Now, Price and Michael Kelley, a physicist at Cornell University, have developed a model to answer that question. As a meteor streaks through Earth’s atmosphere, it ionizes the air around it, splitting it into heavy, positively charged ions and lighter, negatively charged electrons. The ions follow the meteor, whereas the electrons are deflected by Earth’s magnetic field. That separation of positive and negative charges in the meteor’s wake produces a large electric field that drives an electrical current. And it’s that current that launches the radio waves, Price and Kelley hypothesize in an upcoming issue of Geophysical Research Letters. The size of the meteor and its speed through the atmosphere would control the frequency of the radio waves, they predict.

Earlier this year, another research team presented a different hypothesis to explain how meteors make sound. That team proposed that visible light from a meteor heats up materials such as hair and glasses, which then vibrate and produce sound waves. But this theory requires a “huge” light source, Price says. Only meteors as bright as the full moon could emit enough light to produce such sound waves. But according to the new theory, all meteors generate radio waves that can produce sound, some of which our ears are capable of picking up.

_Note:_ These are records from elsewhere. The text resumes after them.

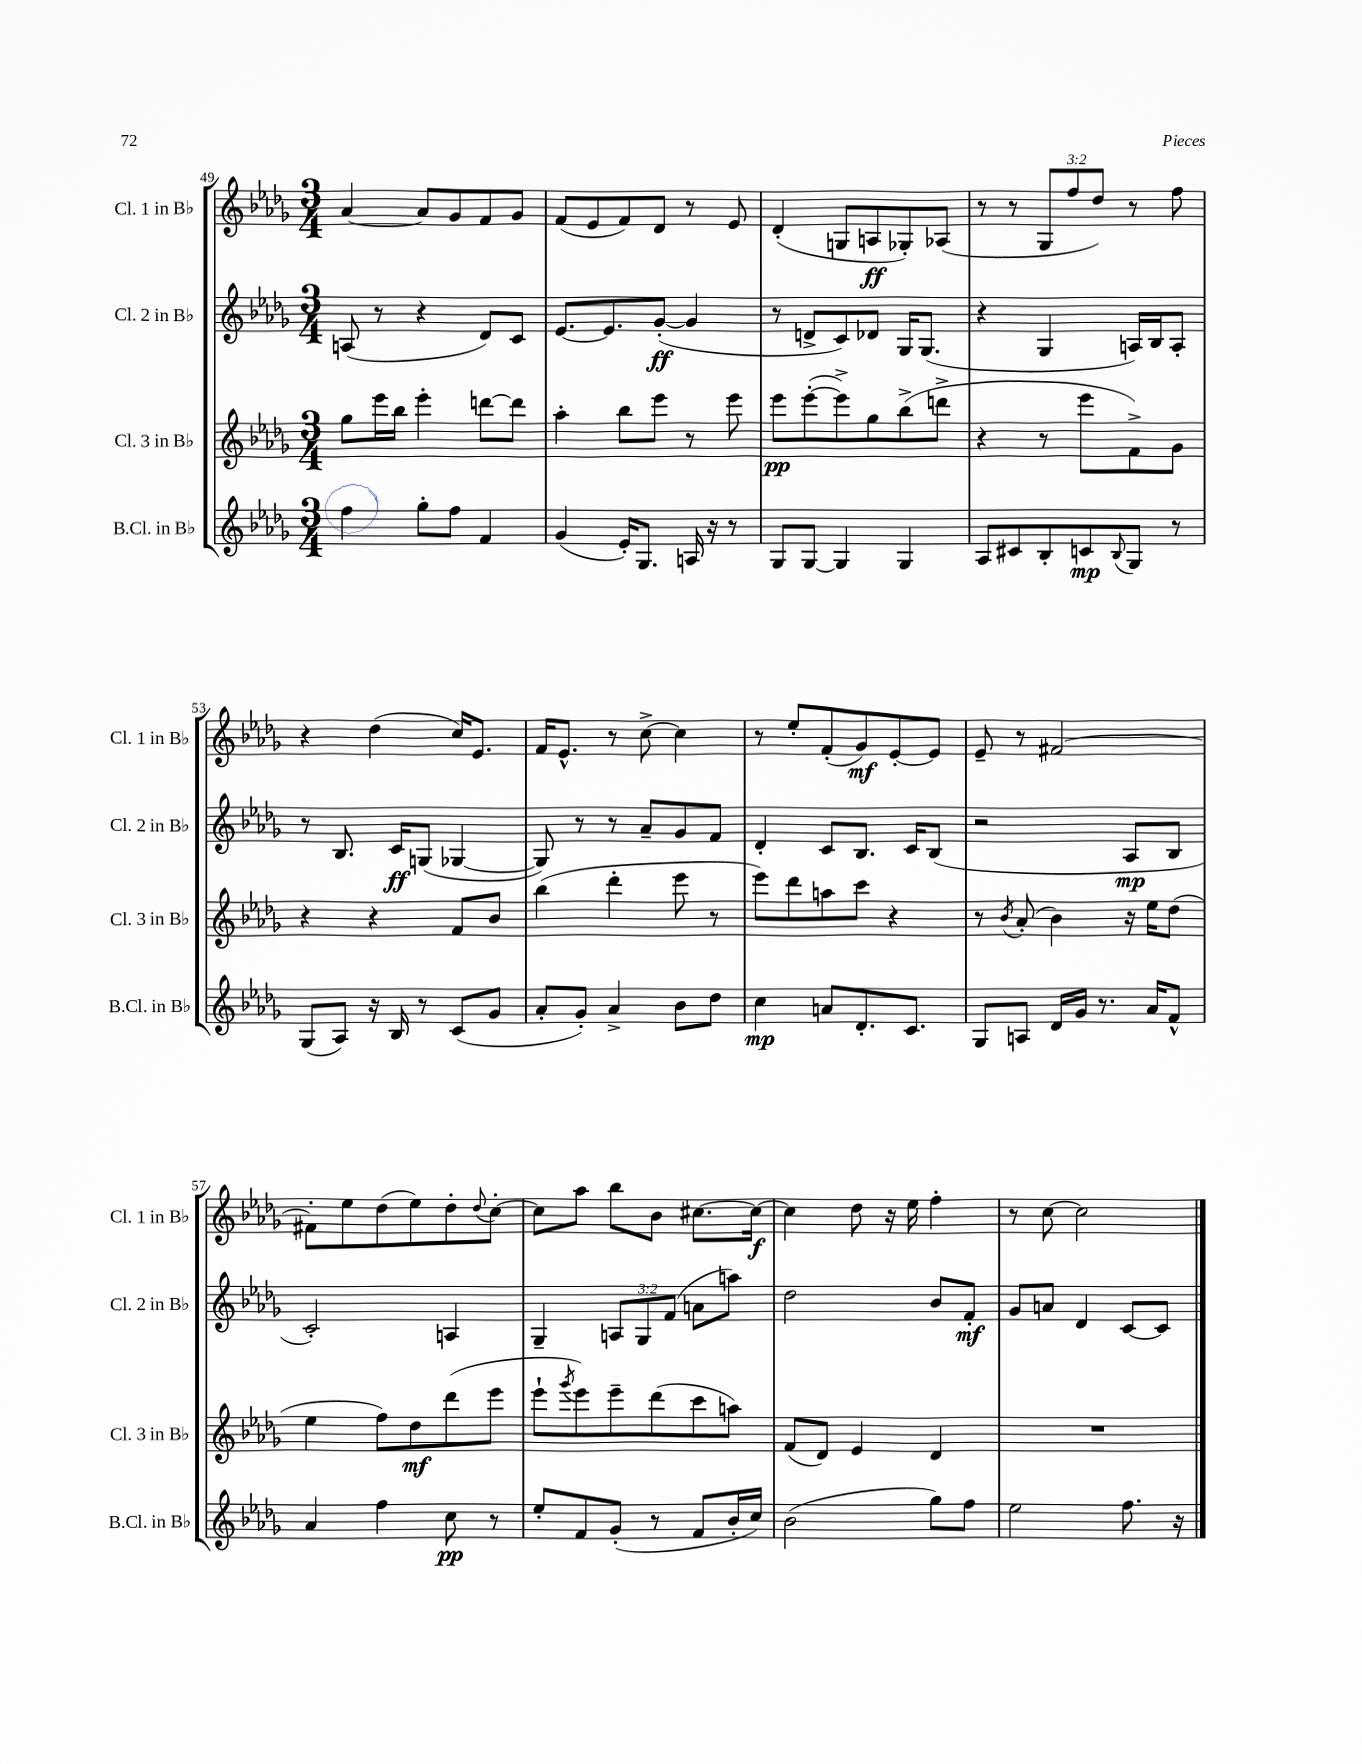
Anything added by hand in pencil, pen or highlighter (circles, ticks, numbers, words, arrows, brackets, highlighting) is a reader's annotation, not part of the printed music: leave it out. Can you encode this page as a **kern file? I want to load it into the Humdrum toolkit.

**kern	**dynam	**kern	**dynam	**kern	**dynam	**kern	**dynam
*part4	*part4	*part3	*part3	*part2	*part2	*part1	*part1
*staff4	*staff4	*staff3	*staff3	*staff2	*staff2	*staff1	*staff1
*I"B.Cl. in B♭	*	*I"Cl. 3 in B♭	*	*I"Cl. 2 in B♭	*	*I"Cl. 1 in B♭	*
*I'B.Cl. in B♭	*	*I'Cl. 3 in B♭	*	*I'Cl. 2 in B♭	*	*I'Cl. 1 in B♭	*
*clefG2	*	*clefG2	*	*clefG2	*	*clefG2	*
*k[b-e-a-d-g-]	*	*k[b-e-a-d-g-]	*	*k[b-e-a-d-g-]	*	*k[b-e-a-d-g-]	*
*M3/4	*	*M3/4	*	*M3/4	*	*M3/4	*
=49	=49	=49	=49	=49	=49	=49	=49
4ff\	.	8gg-\L	.	(8An/	.	[4a-/	.
.	.	16eee-\L	.	8r	.	.	.
.	.	16bb-\JJ	.	.	.	.	.
8gg-'\L	.	4eee-'\	.	4r	.	8a-/L]	.
8ff\J	.	.	.	.	.	8g-/	.
4f/	.	[8dddn\L	.	8d-/L)	.	8f/	.
.	.	8ddd\J]	.	8c/J	.	8g-/J	.
=50	=50	=50	=50	=50	=50	=50	=50
(4g-/	.	4aa-'\	.	[8.e-/L	.	(8f/L	.
.	.	.	.	.	.	8e-/	.
.	.	.	.	8.e-/]	.	.	.
16e-'/KL)	.	8bb-\L	.	.	.	8f/)	.
8.G-/J	.	.	.	.	.	.	.
.	.	8eee-\J	.	([8g-'/J	ff	8d-/J	.
16An/	.	8r	.	4g-/]	.	8r	.
16r	.	.	.	.	.	.	.
8r	.	8eee-\	.	.	.	8e-/	.
=51	=51	=51	=51	=51	=51	=51	=51
8G-/L	.	8eee-\L	pp	8r	.	(4d-'/	.
[8G-/J	.	([8eee-'\	.	8dn^/L	.	.	.
4G-/]	.	8eee-^\])	.	8c/)	.	8Gn/L	.
.	.	8gg-\	.	8d-X/J	.	8An/	ff
4G-/	.	(8bb-^\	.	16G-/KL	.	8G-X'/)	.
.	.	.	.	(8.G-/J	.	.	.
.	.	8dddn^\J	.	.	.	(8A-X/J	.
=52	=52	=52	=52	=52	=52	=52	=52
8A-/L	.	4r	.	4r	.	8r	.
8c#X/	.	.	.	.	.	8r	.
8B-'/	.	8r	.	4G-/	.	12G-/L	.
.	.	.	.	.	.	12ff/	.
8cn/	mp	8eee-\L	.	.	.	.	.
.	.	.	.	.	.	12dd-/J)	.
8qqB-/	.	.	.	.	.	.	.
8G-/J	.	8f^\)	.	16An/LL)	.	8r	.
.	.	.	.	16B-/J	.	.	.
8r	.	8g-\J	.	8A'/J	.	8ff\	.
!!LO:LB:g=z
=53	=53	=53	=53	=53	=53	=53	=53
(8G-/L	.	4r	.	8r	.	4r	.
8A-/J)	.	.	.	8.B-/	.	.	.
16r	.	4r	.	.	.	(4dd-\	.
16B-/	.	.	.	16c/KL	ff	.	.
8r	.	.	.	(8Gn/J	.	.	.
(8c/L	.	8f/L	.	[4G-X/	.	16cc/KL)	.
.	.	.	.	.	.	8.e-/J	.
8g-/J	.	8b-/J	.	.	.	.	.
=54	=54	=54	=54	=54	=54	=54	=54
8a-'/L	.	(4bb-\	.	8G-/])	.	16f/KL	.
.	.	.	.	.	.	8.e-^^/J	.
8g-'/J)	.	.	.	8r	.	.	.
4a-^/	.	4ddd-'\	.	8r	.	8r	.
.	.	.	.	8a-~/L	.	[8cc^\	.
8b-\L	.	8eee-\	.	8g-/	.	4cc\]	.
8dd-\J	.	8r	.	8f/J	.	.	.
=55	=55	=55	=55	=55	=55	=55	=55
4cc\	mp	8eee-\L)	.	4d-'/	.	8r	.
.	.	8ddd-\	.	.	.	8ee-'/L	.
8an/L	.	8aan\	.	8c/L	.	(8f'/	.
8.d-'/	.	8ccc\J	.	8.B-/J	.	8g-/)	mf
.	.	4r	.	.	.	[8e-'/	.
8.c/J	.	.	.	16c/KL	.	.	.
.	.	.	.	(8B-/J	.	8e-/J]	.
=56	=56	=56	=56	=56	=56	=56	=56
8G-/L	.	8r	.	2r	.	8e-~/	.
.	.	8qb-/	.	.	.	.	.
8An/J	.	(8a-'/	.	.	.	8r	.
16d-/LL	.	4b-\)	.	.	.	[2f#X/	.
16g-/JJ	.	.	.	.	.	.	.
8.r	.	.	.	.	.	.	.
.	.	16r	.	8A-/L	mp	.	.
16a-/KL	.	16ee-\KL	.	.	.	.	.
8f^^/J	.	(8dd-\J	.	8B-/J	.	.	.
!!LO:LB:g=z
=57	=57	=57	=57	=57	=57	=57	=57
4a-/	.	4ee-\	.	2c'/)	.	8f#X'\L]	.
.	.	.	.	.	.	8ee-\	.
4ff\	.	8ff\L)	.	.	.	(8dd-\	.
.	.	8dd-\	mf	.	.	8ee-\)	.
8cc\	pp	(8ddd-\	.	4An/	.	8dd-'\	.
.	.	.	.	.	.	8qqdd-/	.
8r	.	8eee-\J	.	.	.	[8cc'\J	.
=58	=58	=58	=58	=58	=58	=58	=58
8ee-'/L	.	8eee-`\L	.	4G-~/	.	8cc\L]	.
.	.	8qggg-/	.	.	.	.	.
8f/	.	8eee-\)	.	.	.	8aa-\J	.
(8g-'/J	.	8eee-~\	.	12An/L	.	8bb-\L	.
.	.	.	.	12G-/	.	.	.
8r	.	(8ddd-\	.	.	.	8b-\J	.
.	.	.	.	(12f/J	.	.	.
8f/L	.	8ccc\	.	8an\L	.	[8.cc#X\L	.
16b-'/L	.	8aan\J)	.	8aan\J)	.	.	.
16cc/JJ)	.	.	.	.	.	16cc#\Jk_	f
=59	=59	=59	=59	=59	=59	=59	=59
(2b-\	.	(8f/L	.	2dd-\	.	4cc#\]	.
.	.	8d-/J)	.	.	.	.	.
.	.	4e-/	.	.	.	8dd-\	.
.	.	.	.	.	.	16r	.
.	.	.	.	.	.	16ee-\	.
8gg-\L)	.	4d-/	.	8b-/L	.	4ff'\	.
8ff\J	.	.	.	8f'/J	mf	.	.
=60	=60	=60	=60	=60	=60	=60	=60
2ee-\	.	2.r	.	8g-/L	.	8r	.
.	.	.	.	8an/J	.	[8cc\	.
.	.	.	.	4d-/	.	2cc\]	.
8.ff\	.	.	.	[8c/L	.	.	.
.	.	.	.	8c/J]	.	.	.
16r	.	.	.	.	.	.	.
==	==	==	==	==	==	==	==
*-	*-	*-	*-	*-	*-	*-	*-
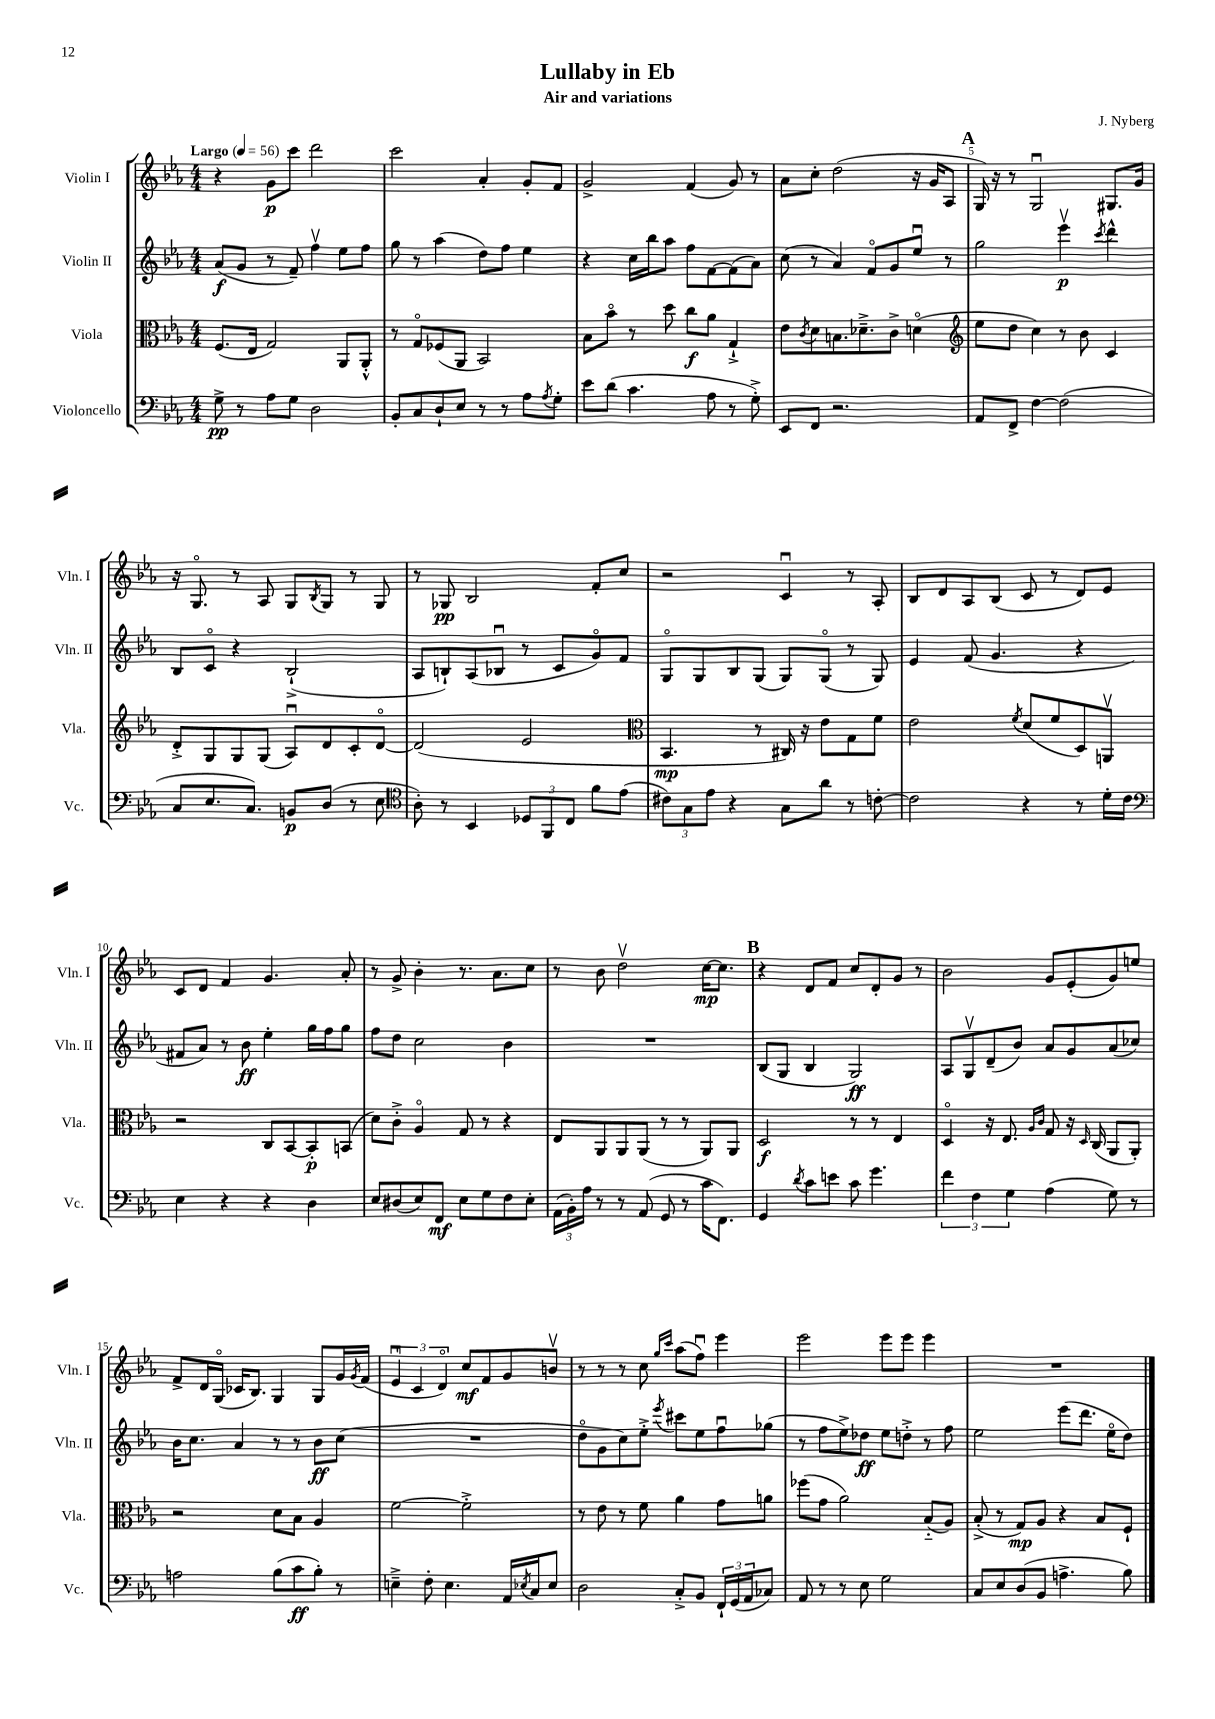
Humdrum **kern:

**kern	**kern	**kern	**kern
*staff4	*staff3	*staff2	*staff1
*clefF4	*clefC3	*clefG2	*clefG2
*k[b-e-a-]	*k[b-e-a-]	*k[b-e-a-]	*k[b-e-a-]
*M4/4	*M4/4	*M4/4	*M4/4
*MM56	*MM56	*MM56	*MM56
8G^\	(8.F/L	(8a-/L	4r
8r	.	8g/J	.
.	16E-/Jk	.	.
8A-\L	2G/)	8r	8g\L
8G\J	.	8f~/)	8ccc\J
2D\	.	4ffv\	2ddd\
.	8AA-/L	8ee-\L	.
.	8AA-'^^/J	8ff\J	.
=	=	=	=
8BB-'/L	8r	8gg\	2ccc\
8C/	8Go/L	8r	.
8D`/	(8F-/	(4aa-\	.
8E-/J	8AA-/J	.	.
8r	2BB-/)	8dd\L)	4a-'/
8r	.	8ff\J	.
8A-\L	.	4ee-\	8g'/L
8qA-/	.	.	.
8G'\J	.	.	8f/J
=	=	=	=
8e-\L	8B-\L	4r	2g^/
(8d\J	8b-o\J	.	.
4.c\	8r	16cc\LL	.
.	.	16bb-\J	.
.	8dd\	8aa-\J	.
.	8cc\L	8ff\L	(4f/
8A-\	8a-\J	[8f\	.
8r	4G`^/	(8f\]	8g/)
8G'^\)	.	8a-\J)	8r
=	=	=	=
8EE-/L	8e-\L	(8cc\	8a-\L
.	8qc/	.	.
8FF/J	8d\	8r	8cc'\J
2.r	8.B\	4a-/)	(2dd\
.	8.d-~^\	.	.
.	.	8fo/L	.
.	8c^\J	8g/	.
.	(4do\	8ee-u/J	16r
.	.	.	16g/LK
.	.	8r	8A-/J
=	=	=	=
*	*clefG2	*	*
8AA-/L	8ee-\L	2gg\	16G/)
.	.	.	16r
8FF^/J	8dd\J	.	8r
[4F\	4cc\)	.	2Gu/
(2F\]	8r	4eee-v\	.
.	8b-\	.	.
.	.	8qccc/	.
.	4c/	4ddd^^\	8.G#/L
.	.	.	16g/Jk
=	=	=	=
8C/L	8d'^/L	8B-/L	16r
.	.	.	8.Go/
8.E-/	8G/	8co/J	.
.	8G/	4r	8r
8.C/J)	.	.	.
.	(8G/J	.	8A-/
8BB/L	8A-u/L)	(2B-`^/	8G/L
.	.	.	8qB-/
(8D/J	8d/	.	8G/J
8r	8c'/	.	8r
8E-\	[8do/J	.	8G/
=	=	=	=
*clefC4	*	*	*
8A-'\)	(2d/]	8A-/L	8r
8r	.	8B`/)	8G-/
4BB-/	.	(8A-/	2B-/
.	.	8B-u/J	.
12D-/L	2e-/	8r	.
12FF/	.	.	.
.	.	8c/L	.
12C/J	.	.	.
8f\L	.	8go/)	8f'/L
(8e-\J	.	8f/J	8cc/J
=	=	=	=
*	*clefC3	*	*
12c#\L)	4.BB-/	8Go/L	2r
12G\	.	.	.
.	.	8G/	.
12e-\J	.	.	.
4r	.	8B-/	.
.	8r	(8G/J	.
8G\L	16C#/)	8G/L)	4cu/
.	16r	.	.
8a-\J	8e-\L	(8Go/J	.
8r	8G\	8r	8r
[8c'\	8f\J	8G/)	8A-'/
=	=	=	=
2c\]	2e-\	4e-/	8B-/L
.	.	.	8d/
.	.	(8f/	8A-/
.	.	4.g/	(8B-/J
.	8qf/	.	.
4r	(8d/L	.	8c/
.	8f/	.	8r
8r	8D/)	4r	8d/L)
16d'\LL	8AAv/J	.	8e-/J
16c\JJ	.	.	.
=	=	=	=
*clefF4	*	*	*
4E-\	2r	8f#/L	8c/L
.	.	8a-/J)	8d/J
4r	.	8r	4f/
.	.	8b-\	.
4r	8C/L	4ee-'\	4.g/
.	[8BB-/	.	.
4D\	8BB-'/]	16gg\LL	.
.	.	16ff\J	.
.	(8BB/J	8gg\J	8a-'/
=	=	=	=
8E-/L	8d\L)	8ff\L	8r
(8D#/	8c'^\J	8dd\J	8g^/
8E-/)	4A-o/	2cc\	4b-'\
8FF/J	.	.	.
8E-\L	8G/	.	8.r
8G\	8r	.	.
.	.	.	8.a-\L
8F\	4r	4b-\	.
8E-'\J	.	.	8cc\J
=	=	=	=
(24AA-\LL	8E-/L	1r	8r
24BB-'\)	.	.	.
24A-\JJ	.	.	.
8r	8AA-/	.	8b-\
8r	8AA-/	.	2ddv\
(8AA-/	(8AA-/J	.	.
8GG/	8r	.	.
8r	8r	.	.
16c\LK	8AA-/L)	.	[16cc\LK
8.FF\J)	.	.	8.cc\]J
.	8AA-/J	.	.
=	=	=	=
4GG/	2D/	(8B-/L	4r
.	.	8G/J	.
8qd/	.	.	.
8c\L	.	4B-/	8d/L
8e\J	.	.	8f/J
8c\	8r	2G/)	8cc/L
4.g\	8r	.	8d'/
.	4E-/	.	8g/J
.	.	.	8r
=	=	=	=
6f\	4Do/	8A-/L	2b-\
.	.	8Gv/	.
6F\	.	.	.
.	16r	(8d~/	.
.	8.E-/	.	.
6G\	.	.	.
.	.	8b-/J)	.
.	16qqA-/LL	.	.
.	16qqc/JJ	.	.
(4A-\	8G/	8a-/L	8g/L
.	16r	8g/	(8e-'/
.	16qqD/	.	.
.	(16C/	.	.
8G\)	8AA-/L	(8a-/	8g/)
8r	8AA-'/J)	8cc-/J)	8ee/J
=	=	=	=
2A\	2r	16b-\LK	8f^/L
.	.	8.cc\J	.
.	.	.	16d/L
.	.	.	(16Go/JJ
.	.	4a-/	16c-/LK
.	.	.	8.B-/J)
(8B-\L	8d\L	8r	4G/
8c\	8B-\J	8r	.
8B-'\J)	4A-/	8b-\L	8G/L
8r	.	(8cc\J	16g/L
.	.	.	8qg/
.	.	.	(16f/JJ
=	=	=	=
4E~^\	[2f\	1r	6e-u/
.	.	.	6c/
8F'\	.	.	.
.	.	.	6do/)
4.E\	.	.	.
.	2f'^\]	.	8cc/L
.	.	.	8f/
16AA-/LL	.	.	8g/
8qE-/	.	.	.
16C/J	.	.	.
8E-/J	.	.	8bv/J
=	=	=	=
2D\	8r	8ddo\L	8r
.	8e-\	8g\	8r
.	8r	8cc\)	8r
.	8f\	8ee-'^\J	8cc\
.	.	.	16qqgg/LL
.	.	8qeee-/	16qqccc/JJ
8C'^/L	4a-\	8ccc#\L	(8aa-\L
8BB-/J	.	8ee-\	8ffu\J)
24FF`/LL	8g\L	8ffu\	4eee-\
(24GG/	.	.	.
24AA-/J	.	.	.
8C-/J)	8a\J	(8gg-\J	.
=	=	=	=
8AA-/	(8ff-\L	8r	2eee-\
8r	8g\J	8ff\L	.
8r	2a-\)	8ee-^\)	.
8E-\	.	8dd-\J	.
2G\	.	8ee-\L	8eee-\L
.	.	8dd'^\J	8eee-\J
.	(8B-'~/L	8r	4eee-\
.	8A-/J)	8ff\	.
=	=	=	=
8C/L	(8B-'^/	2ee-\	1r
8E-/	8r	.	.
(8D/	8G/L)	.	.
8BB-/J	8A-/J	.	.
4.A^\	4r	(8eee-\L	.
.	.	8.ddd\J	.
.	8B-/L	.	.
.	.	16ee-o\LK	.
8B-\)	8F`/J	8dd\J)	.
==	==	==	==
*-	*-	*-	*-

Price and Kelley suggest that their model might also explain reports of “clapping” sounds accompanying auroras, the colorful light displays created when charged particles from the sun collide with molecules in Earth’s atmosphere at high latitudes. These sounds feature prominently in stories of native peoples of the northern United States, Greenland, and Canada, but they have largely been dismissed by scientists. “Auroras also create radio waves that can easily reach the ground,” Kelley says.  

The new hypothesis is “reasonable,” says Meers Oppenheim, an astronomer at Boston University not involved in the study. But it’s difficult to simulate what’s truly going on 100 kilometers up in Earth’s atmosphere as tiny particles of dust whiz by at 50 or more kilometers per second. “The devil lies in the details, and no one seems to have truly worked through those,” he says.